“BIG” – Bjarke Ingels Group

Maria de Juan

This is a name to know. At only 43, Danish-born architect has received a bunch of important commissions, founded his own studio “BIG” (Bjarke Ingels Group) and is making his mark in Shangai, Greenland, Dubai, Taiwan, New York… After studying in Barcelona and Denmark, he moved to New York in 2010. One of his almost infinite projects is Two World Trade Center, in competition with Norman FosterBIG studio has 34 finished buildings, 46 in progress and 120 projects!
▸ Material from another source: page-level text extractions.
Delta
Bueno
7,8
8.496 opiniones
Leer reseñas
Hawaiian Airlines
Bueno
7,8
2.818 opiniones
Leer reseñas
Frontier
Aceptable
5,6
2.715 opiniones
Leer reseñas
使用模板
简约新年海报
Certainly this young guy doesn’t waist a minute. Bjarke stars in a new Netflix series called “Abstract” together with outstanding designers. He has even written two architecture books: “Yes is More” and “Hot to cold”. In honor of the high profile of this outstanding creator, a true busy bee, here are his most impressive creations and dreamed projects.

2010 – SHANGAI

The 3.000 m2 Danish pavilion at Shangai World Expo is made from white, painted steel manufactured at a Chinese shipyard. At the centre, a bathing pool is filled with sea water shipped from Copenhagen harbour to Shangai. The famous “Little Mermaid” statue from Copenhagen harbour was also transported and installed in the pool. The pavilion incorporated 1500 bicycles for use by visitors during the Expo.



Located on a steep slope overlooking breathtaking fjords, Greenland National Gallery will serve as cultural and architectural icon. A projection of a geometrically perfect circle on to the steep slope, the museum will be a 3.000 m2 courtyard building that combines pure geometrical layout with sensitive adaption to surrounding nature. The three‐ dimensional imprint of the landscape creates a protective ring around the museum’s focal point: a sculpture garden where visitors, staff and exhibitions merge with culture and nature, inside and outside.
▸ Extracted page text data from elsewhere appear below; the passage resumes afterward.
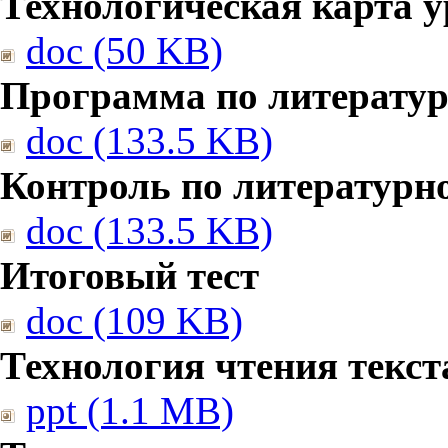
Технологическая карта у
doc (50 KB)
Программа по литерату
doc (133.5 KB)
Контроль по литературн
doc (133.5 KB)
Итоговый тест
doc (109 KB)
Технология чтения текст
ppt (1.1 MB)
BIG studio teamed up with landscape firm Topotek1 and artists Superflex to design the Superkilen Park, which stretches 7.500 m. through Copenhagen. It features a brightly coloured carpet of grass and pink or grey rubber, as well as miscellaneous street furniture representing sixty different nations. Neon signs from Russia and Qatar, picnic benches from Armenia and ping-pong tables from Spain are just some of the different objects in the park, meant to represent the mixture of human tribes in planet earth.

2015 – TAIWAN

Hualien Wellness residences are a mountain-shaped resort in Taiwan. It’s the first building on an empty land, between the ocean and mountains, south of Hualien city. It consists of layered volumes that create a zigzagging profile. The 1.000 m2 houses feature green garden stripes, rooftop solar panels and full-height glazing on front and back. Their shapes create a stylised version of the surrounding spine mountains.

2016 – LONDON

Serpentine Gallery Pavilion in London is a huge undulating structure composed of thousands of fibreglass boxes stacked on top of each other. It resembles a wall of bricks that has been “unzipped” to create a void inside. It’s made of 1.900 hollow fibreglass blocks, attached by simple metal connectors. BIG used a product called Lay Light which is a translucent material consisting of glass fibres impregnated with polyester resin.
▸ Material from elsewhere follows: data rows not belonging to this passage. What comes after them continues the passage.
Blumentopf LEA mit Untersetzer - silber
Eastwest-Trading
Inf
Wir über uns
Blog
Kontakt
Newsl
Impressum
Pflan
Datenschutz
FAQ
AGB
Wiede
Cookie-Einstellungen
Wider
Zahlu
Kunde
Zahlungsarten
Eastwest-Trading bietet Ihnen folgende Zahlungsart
Bjarke Ingels invented the world’s weirdest Ski Slope Building in Copenhagen: an incinerator with views, a power plant converted into an artificial snow mountain. A 450 metre slope on the slanted roof of the world’s greenest power plant, designed to turn waste into energy. Caters for skiers at four different levels and includes a 45% 180-metre black run. They reach the slopes via a lift on the inside of the plant. It’s been designed to burn 400,000 tons of waste every year, converting enough clean energy to power 60.000 homes.

2017 – DUBAI

Bjarke Ingels unveils a design for an autonomous transportation system and the world’s first Hyperloop pods and portals in the United Arab Emirates (UAE). Presented as Hyperloop One, he just signed with Dubai Roads and Transport Authority, bringing the project one step closer to reality.

2017 – NEW YORK

BIG scheme for Two World Trade Center consists of seven stacked cuboids rising 408 metres high. The building would appear tall and slender when seen from the World Trade Memorial Plaza, but from a distance, its stepped form would be more apparent. Its large setbacks would form verdant terraces and offer expansive city views. It will appear like a vertical village of singular buildings each tailored to their individual activities stacked on top of each other, forming parks and plazas in the sky. BIG’s project is in competition with architect guru Norman Foster.